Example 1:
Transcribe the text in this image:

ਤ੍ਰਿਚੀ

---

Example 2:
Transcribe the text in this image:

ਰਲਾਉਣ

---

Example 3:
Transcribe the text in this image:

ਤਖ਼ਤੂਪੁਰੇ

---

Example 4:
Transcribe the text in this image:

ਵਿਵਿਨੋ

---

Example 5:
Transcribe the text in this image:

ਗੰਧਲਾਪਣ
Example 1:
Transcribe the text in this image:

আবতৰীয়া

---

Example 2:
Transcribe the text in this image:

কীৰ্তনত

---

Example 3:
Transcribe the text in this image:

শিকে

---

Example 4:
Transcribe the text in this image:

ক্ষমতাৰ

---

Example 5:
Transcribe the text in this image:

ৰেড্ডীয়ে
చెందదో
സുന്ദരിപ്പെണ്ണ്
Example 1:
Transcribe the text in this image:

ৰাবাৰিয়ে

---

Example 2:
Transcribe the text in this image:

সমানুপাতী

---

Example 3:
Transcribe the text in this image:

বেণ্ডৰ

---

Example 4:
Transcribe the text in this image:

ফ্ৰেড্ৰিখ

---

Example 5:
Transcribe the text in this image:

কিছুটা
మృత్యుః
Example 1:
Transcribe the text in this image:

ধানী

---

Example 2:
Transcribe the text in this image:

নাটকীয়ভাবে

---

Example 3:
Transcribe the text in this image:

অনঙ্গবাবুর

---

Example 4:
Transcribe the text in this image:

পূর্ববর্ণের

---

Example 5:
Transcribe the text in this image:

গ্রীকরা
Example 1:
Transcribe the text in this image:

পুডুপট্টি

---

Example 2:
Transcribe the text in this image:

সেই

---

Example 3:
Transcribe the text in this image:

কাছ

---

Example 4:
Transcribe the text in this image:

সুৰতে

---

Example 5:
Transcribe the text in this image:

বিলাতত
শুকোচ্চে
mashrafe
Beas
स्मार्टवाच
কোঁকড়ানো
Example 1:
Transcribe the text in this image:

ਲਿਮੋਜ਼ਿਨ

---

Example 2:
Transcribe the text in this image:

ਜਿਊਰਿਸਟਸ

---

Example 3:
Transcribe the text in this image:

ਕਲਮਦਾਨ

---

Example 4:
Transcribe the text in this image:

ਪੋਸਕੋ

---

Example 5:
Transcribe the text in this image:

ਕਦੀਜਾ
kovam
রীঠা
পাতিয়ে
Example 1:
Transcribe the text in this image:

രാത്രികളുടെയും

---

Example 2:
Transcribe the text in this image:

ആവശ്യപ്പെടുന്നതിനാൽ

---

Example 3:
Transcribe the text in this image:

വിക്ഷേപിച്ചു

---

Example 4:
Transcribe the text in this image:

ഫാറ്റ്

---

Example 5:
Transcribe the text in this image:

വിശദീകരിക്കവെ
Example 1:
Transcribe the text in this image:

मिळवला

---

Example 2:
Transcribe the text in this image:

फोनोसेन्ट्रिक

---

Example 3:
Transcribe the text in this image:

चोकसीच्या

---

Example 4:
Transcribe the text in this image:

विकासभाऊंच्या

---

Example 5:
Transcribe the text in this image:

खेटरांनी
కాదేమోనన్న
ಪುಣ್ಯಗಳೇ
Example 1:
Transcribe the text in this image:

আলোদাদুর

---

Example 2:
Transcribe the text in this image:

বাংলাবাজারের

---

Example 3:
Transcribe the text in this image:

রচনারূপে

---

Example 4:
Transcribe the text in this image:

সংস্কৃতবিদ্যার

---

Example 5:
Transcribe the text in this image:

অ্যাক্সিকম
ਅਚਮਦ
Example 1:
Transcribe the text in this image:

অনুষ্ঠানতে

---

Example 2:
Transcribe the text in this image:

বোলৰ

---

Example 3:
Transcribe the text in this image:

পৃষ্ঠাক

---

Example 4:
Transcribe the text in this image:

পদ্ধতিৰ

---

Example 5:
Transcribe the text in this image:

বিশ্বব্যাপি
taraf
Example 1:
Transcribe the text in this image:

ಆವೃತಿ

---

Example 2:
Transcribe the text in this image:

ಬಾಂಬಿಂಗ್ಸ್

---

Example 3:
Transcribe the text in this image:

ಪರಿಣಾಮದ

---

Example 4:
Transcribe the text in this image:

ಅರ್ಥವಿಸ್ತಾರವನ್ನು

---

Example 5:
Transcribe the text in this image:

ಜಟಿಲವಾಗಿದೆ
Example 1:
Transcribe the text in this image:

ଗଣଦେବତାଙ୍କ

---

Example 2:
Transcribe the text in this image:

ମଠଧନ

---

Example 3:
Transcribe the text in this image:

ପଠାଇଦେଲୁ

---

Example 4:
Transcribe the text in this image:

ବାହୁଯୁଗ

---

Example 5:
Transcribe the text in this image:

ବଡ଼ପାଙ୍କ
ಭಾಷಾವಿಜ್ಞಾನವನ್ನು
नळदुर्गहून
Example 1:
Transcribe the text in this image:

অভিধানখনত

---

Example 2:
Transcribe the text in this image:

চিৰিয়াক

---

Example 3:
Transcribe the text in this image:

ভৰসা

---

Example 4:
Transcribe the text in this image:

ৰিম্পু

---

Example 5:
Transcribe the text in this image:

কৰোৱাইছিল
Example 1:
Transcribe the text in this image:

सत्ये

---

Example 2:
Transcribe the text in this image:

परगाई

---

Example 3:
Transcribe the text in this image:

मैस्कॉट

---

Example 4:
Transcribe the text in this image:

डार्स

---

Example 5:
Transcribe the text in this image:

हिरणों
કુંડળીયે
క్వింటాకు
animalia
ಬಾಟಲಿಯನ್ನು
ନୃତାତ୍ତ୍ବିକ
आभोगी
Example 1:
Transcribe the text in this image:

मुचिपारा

******

Output the records in full. Keep every character as it is.

Example 1:
Transcribe the text in this image:

ਤ੍ਰਿਚੀ

---

Example 2:
Transcribe the text in this image:

ਰਲਾਉਣ

---

Example 3:
Transcribe the text in this image:

ਤਖ਼ਤੂਪੁਰੇ

---

Example 4:
Transcribe the text in this image:

ਵਿਵਿਨੋ

---

Example 5:
Transcribe the text in this image:

ਗੰਧਲਾਪਣ
Example 1:
Transcribe the text in this image:

আবতৰীয়া

---

Example 2:
Transcribe the text in this image:

কীৰ্তনত

---

Example 3:
Transcribe the text in this image:

শিকে

---

Example 4:
Transcribe the text in this image:

ক্ষমতাৰ

---

Example 5:
Transcribe the text in this image:

ৰেড্ডীয়ে
చెందదో
സുന്ദരിപ്പെണ്ണ്
Example 1:
Transcribe the text in this image:

ৰাবাৰিয়ে

---

Example 2:
Transcribe the text in this image:

সমানুপাতী

---

Example 3:
Transcribe the text in this image:

বেণ্ডৰ

---

Example 4:
Transcribe the text in this image:

ফ্ৰেড্ৰিখ

---

Example 5:
Transcribe the text in this image:

কিছুটা
మృత్యుః
Example 1:
Transcribe the text in this image:

ধানী

---

Example 2:
Transcribe the text in this image:

নাটকীয়ভাবে

---

Example 3:
Transcribe the text in this image:

অনঙ্গবাবুর

---

Example 4:
Transcribe the text in this image:

পূর্ববর্ণের

---

Example 5:
Transcribe the text in this image:

গ্রীকরা
Example 1:
Transcribe the text in this image:

পুডুপট্টি

---

Example 2:
Transcribe the text in this image:

সেই

---

Example 3:
Transcribe the text in this image:

কাছ

---

Example 4:
Transcribe the text in this image:

সুৰতে

---

Example 5:
Transcribe the text in this image:

বিলাতত
শুকোচ্চে
mashrafe
Beas
स्मार्टवाच
কোঁকড়ানো
Example 1:
Transcribe the text in this image:

ਲਿਮੋਜ਼ਿਨ

---

Example 2:
Transcribe the text in this image:

ਜਿਊਰਿਸਟਸ

---

Example 3:
Transcribe the text in this image:

ਕਲਮਦਾਨ

---

Example 4:
Transcribe the text in this image:

ਪੋਸਕੋ

---

Example 5:
Transcribe the text in this image:

ਕਦੀਜਾ
kovam
রীঠা
পাতিয়ে
Example 1:
Transcribe the text in this image:

രാത്രികളുടെയും

---

Example 2:
Transcribe the text in this image:

ആവശ്യപ്പെടുന്നതിനാൽ

---

Example 3:
Transcribe the text in this image:

വിക്ഷേപിച്ചു

---

Example 4:
Transcribe the text in this image:

ഫാറ്റ്

---

Example 5:
Transcribe the text in this image:

വിശദീകരിക്കവെ
Example 1:
Transcribe the text in this image:

मिळवला

---

Example 2:
Transcribe the text in this image:

फोनोसेन्ट्रिक

---

Example 3:
Transcribe the text in this image:

चोकसीच्या

---

Example 4:
Transcribe the text in this image:

विकासभाऊंच्या

---

Example 5:
Transcribe the text in this image:

खेटरांनी
కాదేమోనన్న
ಪುಣ್ಯಗಳೇ
Example 1:
Transcribe the text in this image:

আলোদাদুর

---

Example 2:
Transcribe the text in this image:

বাংলাবাজারের

---

Example 3:
Transcribe the text in this image:

রচনারূপে

---

Example 4:
Transcribe the text in this image:

সংস্কৃতবিদ্যার

---

Example 5:
Transcribe the text in this image:

অ্যাক্সিকম
ਅਚਮਦ
Example 1:
Transcribe the text in this image:

অনুষ্ঠানতে

---

Example 2:
Transcribe the text in this image:

বোলৰ

---

Example 3:
Transcribe the text in this image:

পৃষ্ঠাক

---

Example 4:
Transcribe the text in this image:

পদ্ধতিৰ

---

Example 5:
Transcribe the text in this image:

বিশ্বব্যাপি
taraf
Example 1:
Transcribe the text in this image:

ಆವೃತಿ

---

Example 2:
Transcribe the text in this image:

ಬಾಂಬಿಂಗ್ಸ್

---

Example 3:
Transcribe the text in this image:

ಪರಿಣಾಮದ

---

Example 4:
Transcribe the text in this image:

ಅರ್ಥವಿಸ್ತಾರವನ್ನು

---

Example 5:
Transcribe the text in this image:

ಜಟಿಲವಾಗಿದೆ
Example 1:
Transcribe the text in this image:

ଗଣଦେବତାଙ୍କ

---

Example 2:
Transcribe the text in this image:

ମଠଧନ

---

Example 3:
Transcribe the text in this image:

ପଠାଇଦେଲୁ

---

Example 4:
Transcribe the text in this image:

ବାହୁଯୁଗ

---

Example 5:
Transcribe the text in this image:

ବଡ଼ପାଙ୍କ
ಭಾಷಾವಿಜ್ಞಾನವನ್ನು
नळदुर्गहून
Example 1:
Transcribe the text in this image:

অভিধানখনত

---

Example 2:
Transcribe the text in this image:

চিৰিয়াক

---

Example 3:
Transcribe the text in this image:

ভৰসা

---

Example 4:
Transcribe the text in this image:

ৰিম্পু

---

Example 5:
Transcribe the text in this image:

কৰোৱাইছিল
Example 1:
Transcribe the text in this image:

सत्ये

---

Example 2:
Transcribe the text in this image:

परगाई

---

Example 3:
Transcribe the text in this image:

मैस्कॉट

---

Example 4:
Transcribe the text in this image:

डार्स

---

Example 5:
Transcribe the text in this image:

हिरणों
કુંડળીયે
క్వింటాకు
animalia
ಬಾಟಲಿಯನ್ನು
ନୃତାତ୍ତ୍ବିକ
आभोगी
Example 1:
Transcribe the text in this image:

मुचिपारा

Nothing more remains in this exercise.